Mother Pierina (1890-1945), a mystic, dedicated her life to spreading devotion to the face of Christ and, at the same time, to the fight against Satan. This was discovered in her personal diary, found by the sisters in the cell of the convent after her death.
 
Father Fabrizio Poloni, episcopal delegate for Saints' Causes of the Diocese of Novara, said that when Pierina was an adolescent she had supernatural experiences. For example, when she was only a child, she thought she heard Jesus' voice saying to her, "Is no one going to give me a kiss of love on the face to repair Judas' kiss?"
 
The little girl promised to give him that kiss: Then came her suffering over her religious vocation, to the point that -- as biographers Mariella Scatena and Piersandro Vazan recall -- the young girl prayed also to the Virgin of Graces "because 'she did not want the vocation, what is more, she had made a novena to lose it.'"
 
However, Mother Pierina would eventually spread devotion to the image of Christ's face. She had it struck in a medal, popular especially in Latin America where her religions congregation is present.

The same year Pierina had the medal made, 1938, photographer Giovanni Bruner made an artistic photograph of the holy Shroud, which reflected the same image.

Adapting

The postulator for Mother Pierina's cause, Andrea Ambrosi, explained how the process leading to her beatification has been difficult. He took up the task of directing her cause in 1995, at the request of the director of the Holy Spirit Institute, which Pierina founded.

The cause had begun in 1962 and been "bogged down," he explained. So he and the director worked together to bring it to completion in March 2009. A few days later, the Pope authorized the recognition of a miracle attributed to Pierina's intercession: A man who had suffered an aneurism and was dying recovered fully after a couple of hours of prayer for Pierina's intercession.
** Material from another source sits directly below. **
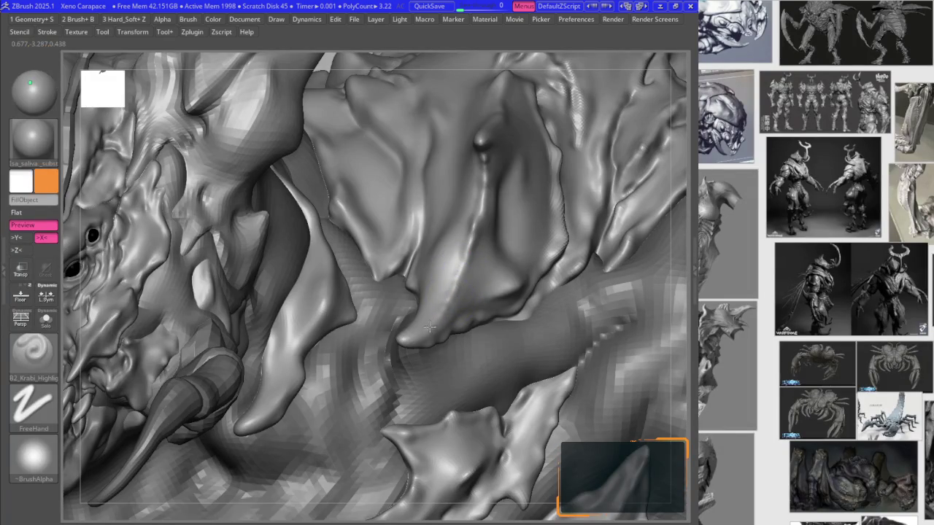
{"action": "key", "text": "ctrl+z"}
{"action": "key", "text": "ctrl+z"}
{"action": "key", "text": "ctrl+z"}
The stalled process was due in large part, Ambrosi explained, to all the changes to protocol for saints' causes.

"Of course the cause had to be adapted to the changes," he said. "It was started according to the Code of Canon Law of 1917, then, it followed a much more complex normative. It stopped in 1969 when the reform of the 'Sanctitas Clarior' came into being. I had to leave the previous reforms to follow these new ones and then, in 1983, came the apostolic constitution 'Divinus Perfectionis Magister,' which once again revolutionized the whole process."

In any case, all the necessary approvals have been given and Pierina is set to make history with her beatification in Mary's basilica.
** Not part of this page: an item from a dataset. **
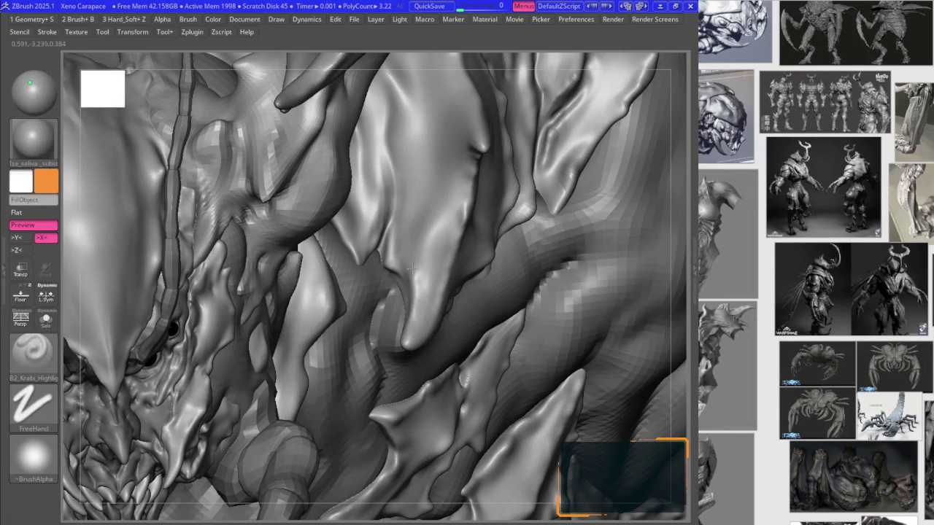
{"action": "left_click_drag", "start_coordinate": [402, 276], "coordinate": [384, 256], "text": "shift"}
{"action": "key", "text": "ctrl+z"}
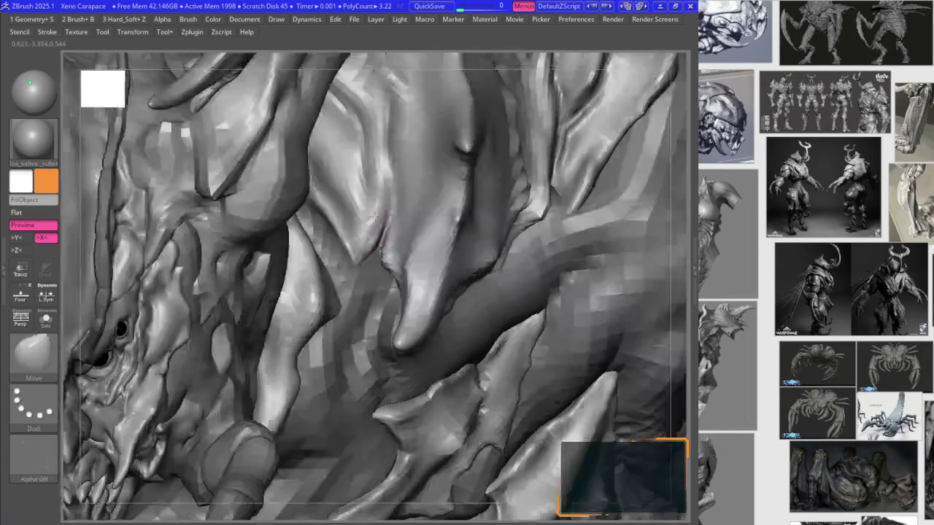
{"action": "key", "text": "ctrl+z"}
{"action": "key", "text": "ctrl+z"}
{"action": "key", "text": "ctrl+z"}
And why not in her native Milan?

Ambrosi classified Pierina as "more Roman than many" Romans.

In addition to founding the Holy Spirit Institute there, dedicated to education, Mother Pierina was also in the Eternal City for the worst period of World War II, which were the last years of her life.

Ambrosi explained, "She was loved because she helped everyone who approached her -- from priests to families, from young people to the neediest."